A petitioner and an exporter responded Oct. 17 to the Commerce Department’s results on remand of a review of common alloy aluminum sheet from Turkey (see 2409060031), which saw the department mostly maintain its earlier positions (see 2405080048) (Assan Aluminyum Sanayi ve Ticaret v. U.S., CIT # 21-00616).

The remand addressed three issues: the calculation of exporter Assan Aluminyum's duty drawback, the method by which Commerce calculated its raw material costs and the interpretation of the exporter’s “hedging” offset. Assan pushed back against the department’s treatment of the first two issues, while consolidated plaintiff Aluminum Association Trade Enforcement Working Group took issue with its determination regarding the third.

Commerce made a slight adjustment to Assan’s duty drawback that meant Assan’s antidumping margin jumped slightly, from 2.28% to 2.3%. Assan called the department’s new method both “a reversal of course from its previous position regarding the drawback adjustment” and inconsistent with its treatment of Assan’s inward processing certificates (IPCs) in a parallel investigation in which the exporter is also a mandatory respondent.

In that review, the department reopened the record so that Assan could submit the Turkish government’s closure documents for all the IPCs it used during the period of review -- not just those closed during that time, the exporter said. Assan filed a request to do the same in this review, but Commerce refused, it said.

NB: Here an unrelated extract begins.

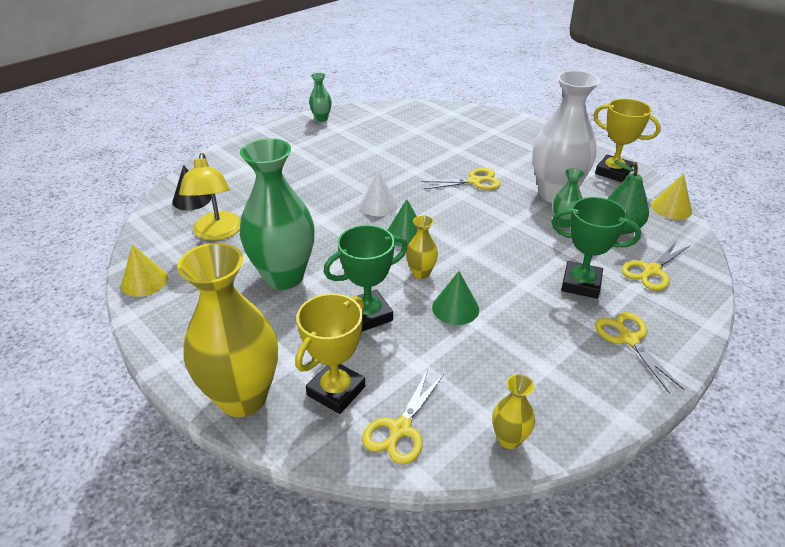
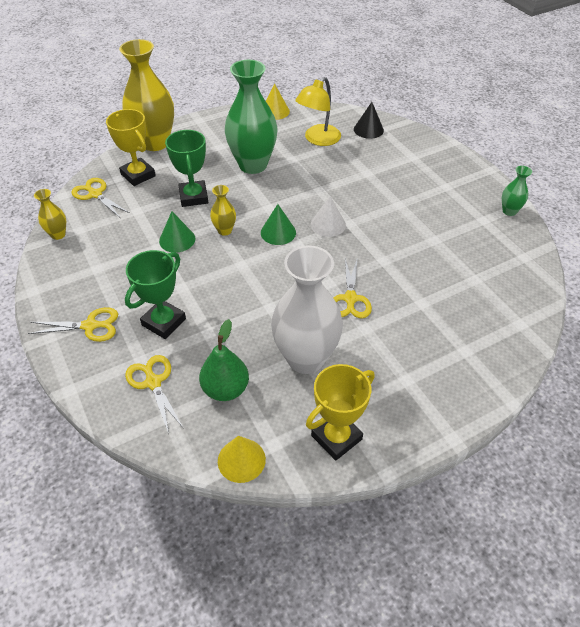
camera: 105 degrees right, 10 degrees up
yellow lamp [179,153,241,241] -> yellow lamp turned 60 degrees counterclockwise [295,77,341,146]
green vase [553,168,584,228] -> none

It argued the trade court has held that “exports that are in different administrative review periods that occur on the same [IPC] are entitled to the same adjustment,” so Commerce should apply the calculation it used in the parallel investigation.

Assan also again pushed back against Commerce’s method of calculating its raw material costs.

For all of the exporter’s products, the department again chose to weight average Assan’s raw material aluminum premium costs -- adjustments to the exchange price that reflect the “conversion cost plus profit of the raw material supplier.” Assan said the department shouldn’t have set a single period of review costs for raw materials, however, due to “related differences in other production costs, such as labor” between the variations of metal premiums.

But the department failed to address this in its remand results, the exporter said. Instead, Commerce “simply compared the cumulated data” and found any differences to be ‘driven by factors other than the difference in the physical characteristics,’ without identifying what those factors may be,” it said.

In turn, the Aluminum Association disagreed with the department’s continued decision to include Assan’s “hedging” offsets in its costs of production rather than its sales. The trade court remanded the issue for more explanation or reversal after Commerce changed its mind during litigation, admitting that the Aluminum Association’s argument was reasonable, but still chose to count the hedging as production costs as it originally did during the investigation.

Commerce said that Assan’s records deal with its hedging gains in its income statement, so the department, by statute, must consider hedging in the same category.

“Assan's normal records, however, include both its audited income statement and its audited cash flow statement,” the petitioner said. “The Department has not explained why Assan's audited income statement is more authoritative that Assan's audited cash flow statement.”